Within seconds, the agent aggregates highlights from Alex’s digital footprint – perhaps noting that they started a new job, posted vacation pictures from Thailand, and mentioned feeling under the weather last week. It might even pull in context from other sources (like a shared photo album or a recent email exchange) to give you a well-rounded summary.
During the catch-up conversation itself, that same agent could sit in the background (metaphorically like an invisible butler) to help as needed. The agent is multimodal by default – it can understand spoken questions, text prompts, even images you show it – all in service of making your interaction with your friend richer and more seamless.
One Agent to Rule the Meeting#
Now think about the activity of a work meeting. In a typical remote meeting today, you might use Zoom for the video call, Google Docs to share a file or take notes, and Mentimeter (or a similar polling tool) to gather feedback. You constantly switch contexts.
What if instead you had an AI meeting assistant that handled all of this orchestration for you in one place? You, as the human, would just focus on the discussion and decisions, while the agent takes care of the rest.
During the meeting, the agent can transcribe the conversation in real time, highlight decisions and action items, and even gauge the room’s understanding. If a document is mentioned, the agent might chime in, “I have the proposal file here—shall I share it now for everyone to see?”
By the meeting’s end, the same agent could send out a summary to all attendees, complete with key points, decisions, and assigned tasks. This is what an end-to-end workflow assistant can offer – a fluid, activity-based experience instead of a disjointed series of app interactions.

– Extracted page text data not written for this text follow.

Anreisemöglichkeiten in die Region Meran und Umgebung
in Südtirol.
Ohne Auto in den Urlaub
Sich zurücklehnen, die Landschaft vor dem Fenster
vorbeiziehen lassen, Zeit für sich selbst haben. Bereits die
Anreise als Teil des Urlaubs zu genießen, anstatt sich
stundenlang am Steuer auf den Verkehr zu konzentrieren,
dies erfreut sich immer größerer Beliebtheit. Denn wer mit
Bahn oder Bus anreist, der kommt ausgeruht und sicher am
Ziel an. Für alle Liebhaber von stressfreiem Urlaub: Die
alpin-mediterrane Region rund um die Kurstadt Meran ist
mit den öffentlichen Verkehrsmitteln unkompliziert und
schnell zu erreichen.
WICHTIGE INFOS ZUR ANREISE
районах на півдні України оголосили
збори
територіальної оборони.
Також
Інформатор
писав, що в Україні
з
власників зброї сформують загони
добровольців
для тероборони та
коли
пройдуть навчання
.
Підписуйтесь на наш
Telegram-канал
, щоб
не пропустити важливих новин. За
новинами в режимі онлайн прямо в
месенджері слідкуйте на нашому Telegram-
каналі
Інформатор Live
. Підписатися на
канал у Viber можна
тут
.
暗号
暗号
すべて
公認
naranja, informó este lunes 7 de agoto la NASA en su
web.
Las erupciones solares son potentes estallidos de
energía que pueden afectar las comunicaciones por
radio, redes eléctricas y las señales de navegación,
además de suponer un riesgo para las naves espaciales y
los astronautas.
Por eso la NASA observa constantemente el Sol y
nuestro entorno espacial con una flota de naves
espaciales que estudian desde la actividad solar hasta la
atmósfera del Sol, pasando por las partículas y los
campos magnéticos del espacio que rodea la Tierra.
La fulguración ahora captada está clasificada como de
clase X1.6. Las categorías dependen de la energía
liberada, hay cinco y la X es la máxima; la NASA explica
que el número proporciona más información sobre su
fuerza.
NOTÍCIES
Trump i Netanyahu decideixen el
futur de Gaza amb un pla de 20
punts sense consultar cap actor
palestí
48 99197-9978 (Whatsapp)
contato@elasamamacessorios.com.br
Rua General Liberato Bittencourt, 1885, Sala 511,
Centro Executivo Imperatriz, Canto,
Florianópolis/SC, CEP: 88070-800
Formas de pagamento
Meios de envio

Building Products Like Hiring a Team Member#
This shift toward activity-centric design also changes how we imagine creating new software products. In the past, a successful tech product often addressed a narrow function across many industries – horizontal tools like Google Docs. The new mindset turns that on its head.
Now, designing a product starts to feel more like writing a job description and hiring a digital employee to fill that role.
Want to build a product that helps with travel planning? Instead of a flight booking widget, you build a travel agent AI that handles it all – from researching destinations to generating packing lists. One agent, many tools, one goal.
The previous tools were horizontal across verticals, but the new agents are verticals using the necessary horizontals to reach the desired outcome. They're more like full-stack teammates, not just building blocks.
Software That Follows Our Life’s Flow#
The most profound part of this shift is how it syncs with how we naturally experience time. Our memories are episodic, not data-driven. We remember trips, milestones, birthdays – not the tools we used to document them.
When software becomes activity-centric, it fades into the background. You’re no longer switching between apps; you’re simply living, with agents handling the invisible threads that hold your activities together.
You’ll look back not on the apps you used, but on the experiences you had – and the helpful agents that were there with you along the way.
Conclusion: From Tools to Companions#
Tech leaders already suggest that agents are the new apps. And if that’s true, then we’re entering a world where we don’t juggle tools – we partner with AI companions.
You might have a workout agent in the morning, a project agent at work, and a cooking agent in the evening. These aren’t dashboards or databases. They’re context-aware partners that align with how we think, move, and remember.
By focusing on activities rather than things, our digital world can finally revolve around our lives – not the other way around.
In the end, you may not remember the apps you clicked.
But you’ll remember the agent who helped you through it all.